Does the perceived dominance by one country influence policy-making and rule changes? Do these needless re-registrations deflect attention from the true wastage rate, but no one says anything because the FEI gets a nice, extra unearned income from all these automatic renewal fees?
Here are some details from my study of CURRENTLY registered UAE horses, which I undertook in June. The genuine activity figures for younger horses (aged eight and under) that have only just landed on desert soil are slightly better, as you might expect, so I did not examine them in detail for now.
Nine-year-olds. Sample: all 69 whose names begin with A. 28 (40%) haven’t done anything since the end of the 2015-2016 winter season. 17 have never started a ride at all. Chewed up and spat out at an age every other sport regards as young for a sports horse.
10-year-olds. Sample: all 65 whose names begin with A. 10 have never done anything. Only 23 started rides in the October 2016-April 2017 UAE season, of which five nothing since the end of 2016. Six last started rides in the earlier part of 2016. Two haven’t done anything for 44 months and five nothing for 42 months. So: 36 of 65 (55%) have not competed for over 18 months. I haven’t even started to consider what has happened to the 470-odd UAE-owned 10-year-olds whose registrations were NOT renewed for 2017.
17-year-olds. Sample: all 75, names A-Z. Only 13 raced in the 2016-2017 UAE winter season. Five have never raced since entering the UAE. Another 48 have not raced since 2015 or earlier, 13 not since 2012. One was declared Catastrophically Injured in 2014 but has risen from the dead, apparently. So 52 of 75 (69%) of these currently registered teens haven’t raced for over 18 months.
Very old horses. All 37 UAE FEI-registered horses aged 20 or over. The oldest is 26. One has competed in the 2016-2017 winter season. Only three in 2015. Two have done nothing at all in their lives. Four of the 37 have not competed since 2015. So 33 of 37 (89% ) very old UAE horses have a needless, current FEI registration. It goes without saying that they have mostly not been skipping round national rides instead.
Some might think my sample base is too small.

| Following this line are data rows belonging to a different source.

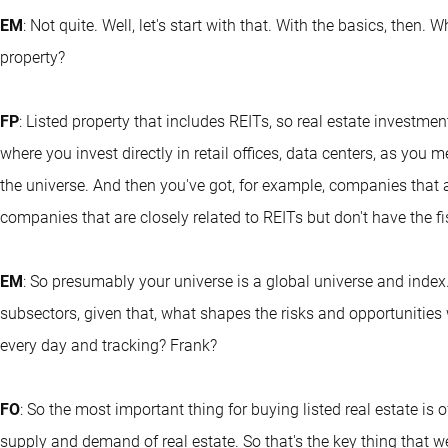
EM
: Not quite. Well, let's start with that. With the basics, then.
property?
FP
: Listed property that includes REITs, so real estate investment
where you invest directly in retail offices, data centers, as you 
the universe. And then you've got, for example, companies that a
companies that are closely related to REITs but don't have the fi
EM
: So presumably your universe is a global universe and index
subsectors, given that, what shapes the risks and opportunities w
every day and tracking? Frank?
FO
: So the most important thing for buying listed real estate is
supply and demand of real estate. So that's the key thing that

Still, after commissioning its own scientific studies on attrition the FEI has decided to raise the age group of the world young endurance championships, because only 50% of the seven-year-olds studied were still in action two years later. The FEI sample base comprised a mere 20 horses. I guess they didn’t want or need to look any further; it’s all too demoralising.
The FEI’s other response is to increase the mandatory rest period for all horses exceeding 20kph by seven days from January 1. That will hardly stop the UAE. All they have to do is buy even more horses.
The only thing “growing” about endurance is the global production line sending young horses to be tested to destruction in Group 7. Is this a sports development success? I don’t think so.